Thursday, September 07, 2006

How would it feel?

We return to certain books we like. Why we like them may not have much to do with their quality. We may have read them at a time when their words resonated, so we return to recapture a little of the magic.

For me, one such book is Ernest Hemingway’s A Moveable Feast, his memoir of being a young writer in Paris during the 1920’s. People learned in literature tell me it is a terrible book. I’ll take their word for it. But I still love it and will continue rereading it.

In his preface to the book he says this.

If the reader prefers, this book may be regarded as fiction. But there is always the chance that such a book of fiction may throw some light on what has been written as fact.


This is the first paragraph of the book.
Then there was the bad weather. It would come in one day when the fall was over. We would have to shut the windows in the night against the rain and the cold wind would strip the leaves from the trees in the Place Contrescarpe. The leaves lay sodden in the rain and the wind drove the rain against the big green autobus at the terminal and the Café des Amateurs was crowded and the windows misted over from the heat and the smoke inside.

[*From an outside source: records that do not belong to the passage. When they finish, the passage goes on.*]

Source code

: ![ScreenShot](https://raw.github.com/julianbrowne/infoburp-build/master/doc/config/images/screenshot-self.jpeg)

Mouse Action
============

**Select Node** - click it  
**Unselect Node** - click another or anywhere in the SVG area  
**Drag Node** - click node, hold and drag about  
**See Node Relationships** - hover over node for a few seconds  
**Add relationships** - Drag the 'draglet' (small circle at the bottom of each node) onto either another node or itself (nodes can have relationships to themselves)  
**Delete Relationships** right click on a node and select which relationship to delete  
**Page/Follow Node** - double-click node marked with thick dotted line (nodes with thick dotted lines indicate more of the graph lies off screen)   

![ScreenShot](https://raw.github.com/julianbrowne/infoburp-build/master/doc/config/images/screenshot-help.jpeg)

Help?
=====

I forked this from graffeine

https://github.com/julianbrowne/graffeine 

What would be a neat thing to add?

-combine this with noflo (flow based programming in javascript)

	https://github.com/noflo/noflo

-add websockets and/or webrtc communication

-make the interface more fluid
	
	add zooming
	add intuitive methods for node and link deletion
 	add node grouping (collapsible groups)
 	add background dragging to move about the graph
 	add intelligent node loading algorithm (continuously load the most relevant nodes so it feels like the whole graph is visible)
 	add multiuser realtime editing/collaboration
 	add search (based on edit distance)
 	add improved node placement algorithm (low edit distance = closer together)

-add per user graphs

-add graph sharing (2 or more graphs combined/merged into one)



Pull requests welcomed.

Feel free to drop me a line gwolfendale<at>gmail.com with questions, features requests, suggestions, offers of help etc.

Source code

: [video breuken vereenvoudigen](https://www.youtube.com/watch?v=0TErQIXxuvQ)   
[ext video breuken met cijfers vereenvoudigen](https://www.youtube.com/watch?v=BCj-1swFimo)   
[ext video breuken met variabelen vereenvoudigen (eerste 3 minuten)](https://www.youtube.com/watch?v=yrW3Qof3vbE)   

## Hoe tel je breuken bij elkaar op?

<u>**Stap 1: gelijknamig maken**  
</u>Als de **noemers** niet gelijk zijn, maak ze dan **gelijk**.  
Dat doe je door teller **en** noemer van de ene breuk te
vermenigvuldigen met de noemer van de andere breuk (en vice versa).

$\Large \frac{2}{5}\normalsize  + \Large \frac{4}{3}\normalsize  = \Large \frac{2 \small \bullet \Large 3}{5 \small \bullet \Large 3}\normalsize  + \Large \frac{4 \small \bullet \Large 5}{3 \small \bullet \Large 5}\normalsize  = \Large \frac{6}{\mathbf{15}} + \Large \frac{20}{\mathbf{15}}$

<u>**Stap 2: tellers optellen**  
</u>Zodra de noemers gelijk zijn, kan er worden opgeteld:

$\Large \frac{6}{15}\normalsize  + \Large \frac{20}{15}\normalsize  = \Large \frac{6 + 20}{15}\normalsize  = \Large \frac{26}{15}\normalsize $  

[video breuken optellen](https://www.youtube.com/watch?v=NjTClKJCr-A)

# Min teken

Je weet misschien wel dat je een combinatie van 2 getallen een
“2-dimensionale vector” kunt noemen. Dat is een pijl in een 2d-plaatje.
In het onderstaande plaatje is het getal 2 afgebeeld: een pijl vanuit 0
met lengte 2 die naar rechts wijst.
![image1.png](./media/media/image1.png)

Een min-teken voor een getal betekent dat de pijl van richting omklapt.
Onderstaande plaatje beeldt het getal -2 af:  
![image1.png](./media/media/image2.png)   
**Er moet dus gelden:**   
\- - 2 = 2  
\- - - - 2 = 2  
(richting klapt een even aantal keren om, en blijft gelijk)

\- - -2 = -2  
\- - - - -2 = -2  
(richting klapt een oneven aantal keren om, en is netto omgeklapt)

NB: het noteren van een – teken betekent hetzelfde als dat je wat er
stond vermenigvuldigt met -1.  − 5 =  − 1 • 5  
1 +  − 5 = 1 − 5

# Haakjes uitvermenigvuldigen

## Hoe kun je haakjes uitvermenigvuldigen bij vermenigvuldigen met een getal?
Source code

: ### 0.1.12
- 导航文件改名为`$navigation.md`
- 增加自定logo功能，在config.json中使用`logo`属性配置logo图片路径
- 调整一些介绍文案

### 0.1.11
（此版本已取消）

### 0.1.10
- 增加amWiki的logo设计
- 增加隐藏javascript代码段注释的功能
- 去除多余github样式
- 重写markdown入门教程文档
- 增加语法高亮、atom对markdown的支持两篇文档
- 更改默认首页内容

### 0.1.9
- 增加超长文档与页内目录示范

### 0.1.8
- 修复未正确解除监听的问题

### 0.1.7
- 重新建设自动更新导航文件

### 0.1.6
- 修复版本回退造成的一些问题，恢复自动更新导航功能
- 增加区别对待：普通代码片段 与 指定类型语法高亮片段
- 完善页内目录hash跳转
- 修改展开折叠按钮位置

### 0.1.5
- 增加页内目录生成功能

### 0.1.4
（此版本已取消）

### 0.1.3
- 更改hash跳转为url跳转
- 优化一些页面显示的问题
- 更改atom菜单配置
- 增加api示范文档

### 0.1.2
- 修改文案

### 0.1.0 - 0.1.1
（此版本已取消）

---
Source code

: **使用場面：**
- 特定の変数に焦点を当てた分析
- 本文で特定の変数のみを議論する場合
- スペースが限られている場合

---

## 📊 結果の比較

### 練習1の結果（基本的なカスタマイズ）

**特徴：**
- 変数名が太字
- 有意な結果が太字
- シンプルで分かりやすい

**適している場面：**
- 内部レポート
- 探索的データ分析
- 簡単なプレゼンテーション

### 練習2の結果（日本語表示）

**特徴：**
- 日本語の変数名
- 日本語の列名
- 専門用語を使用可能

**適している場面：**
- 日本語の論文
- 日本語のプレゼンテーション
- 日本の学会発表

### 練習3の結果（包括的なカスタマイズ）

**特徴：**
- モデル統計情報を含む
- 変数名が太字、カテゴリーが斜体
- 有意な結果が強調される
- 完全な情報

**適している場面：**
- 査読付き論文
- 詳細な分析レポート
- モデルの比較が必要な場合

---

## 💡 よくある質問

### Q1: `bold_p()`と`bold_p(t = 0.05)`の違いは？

It was a sad, evilly run café where the drunkards of the quarter crowded together and I kept away from it because of the smell of dirty bodies, and the sour smell of drunkenness. The men and women who frequented the Amateurs stayed drunk all of the time, or all of the time they could afford it, mostly on wine which they bought by the half-liter or liter Many strangely named aperitifs were advertised, but few people could afford them except as a foundation to build their wine drunks on. The women drunkards were called poivrottes which meant female rummies.

That paragraph makes me feel as though I am sitting inside the evilly run Café des Amateurs with its sour smell of drunkenness on a winter day.

As for the book, it made me wonder for the first time how it would feel to write well.